Revision as of 16:33, 8 June 2024

Plant Odyssey was a plant nursery and gardening shop. It was founded by former JCCEO statistician Libby Rich and named in honor of the "odyssey" that many popular plants underwent in being transported from Europe to America.

After selling cuttings and seedlings from home in Avondale, Rich opened the first Plant Odyssey shop at 3000 Clairmont Avenue on December 3, 1975. The bare-bones business had no hot water, telephone, or cash register, and Rich hauled out a hand-painted sign every morning. With her $2,500 investment she paid $250 a month in rent and allowed herself a $75 a week salary. After a year she netted $7,000.

Rich set herself apart by sharing her knowledge of how to care for the plants she sold, including weekly appearances on the "Morning Show" on WBRC 6 with Tom York, and later with Bill Bolen. Shop manager Carole Barton taught evening classes at UAB on landscape maintenance. Having set a goal of publishing a book before she was 40, Rich self-published the Odyssey Book of Houseplants in 1989, which was picked up by Taylor Publishing of Dallas, Texas in 1990. Later she began teaching classes at the Birmingham Botanical Gardens. Rich also broke barriers for the hearing impaired, hiring two deaf workers in the early 1980s and teaching sign language to her other employees.

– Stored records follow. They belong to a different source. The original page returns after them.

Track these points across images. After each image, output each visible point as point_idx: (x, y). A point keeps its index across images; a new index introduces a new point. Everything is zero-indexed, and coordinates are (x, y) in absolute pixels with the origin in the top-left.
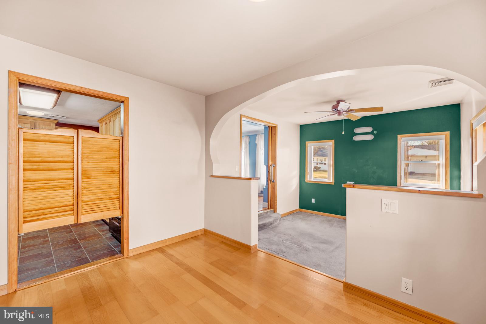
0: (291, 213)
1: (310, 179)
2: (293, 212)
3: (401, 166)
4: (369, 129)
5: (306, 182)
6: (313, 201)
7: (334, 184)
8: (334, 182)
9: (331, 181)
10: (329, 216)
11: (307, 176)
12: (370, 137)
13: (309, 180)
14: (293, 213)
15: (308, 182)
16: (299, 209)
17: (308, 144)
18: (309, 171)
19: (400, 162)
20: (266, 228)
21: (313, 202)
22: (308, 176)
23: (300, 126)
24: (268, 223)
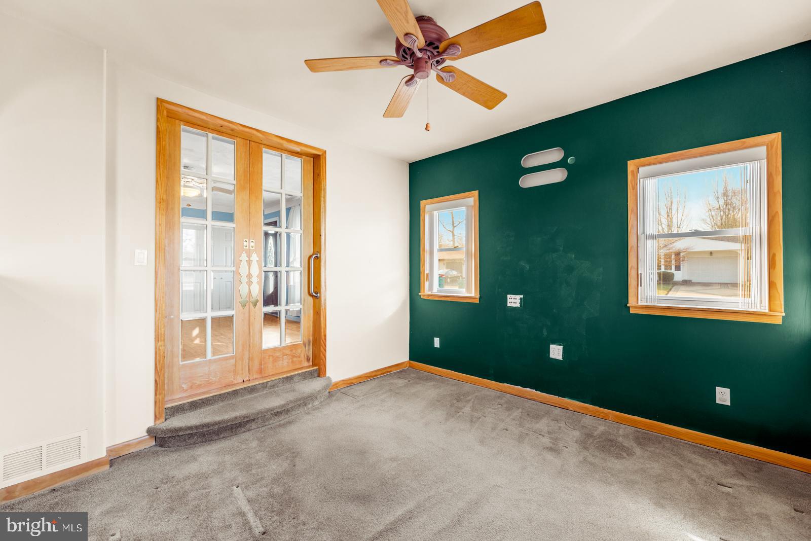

The business flourished and expanded to a new half-acre nursery at 2910–2912 6th Avenue South in March 1993. Rich designed the steep A-frame building clad with rubble fieldstone to mark the entrance, establishing a distinctive Lakeview landmark. In 2005 she opened the separate Plant Odyssey Nursery at 2900 4th Avenue South, borrowing on the assets of the shop.

In 2005 the business began to struggle in competition with national big-box stores and Rich's creditors threatened to cut her off. An urgent email sent out to regular customers paid off with an outpouring of support. Alan Barton rallied plant sellers from around the area to help staff the shop's clearance sale while loyal employees and local growers extended their own forebearance. Rich sold the nursery.

After the shop closed in the 2010s, David Carrigan purchased the 6th Avenue South building for his Brät Brot biergarten concept, later rebranded as Carrigan's Beer Garden. After that business closed, the building was significantly modified, losing its distinctive A-frame, for Frida's Garden Club restaurant.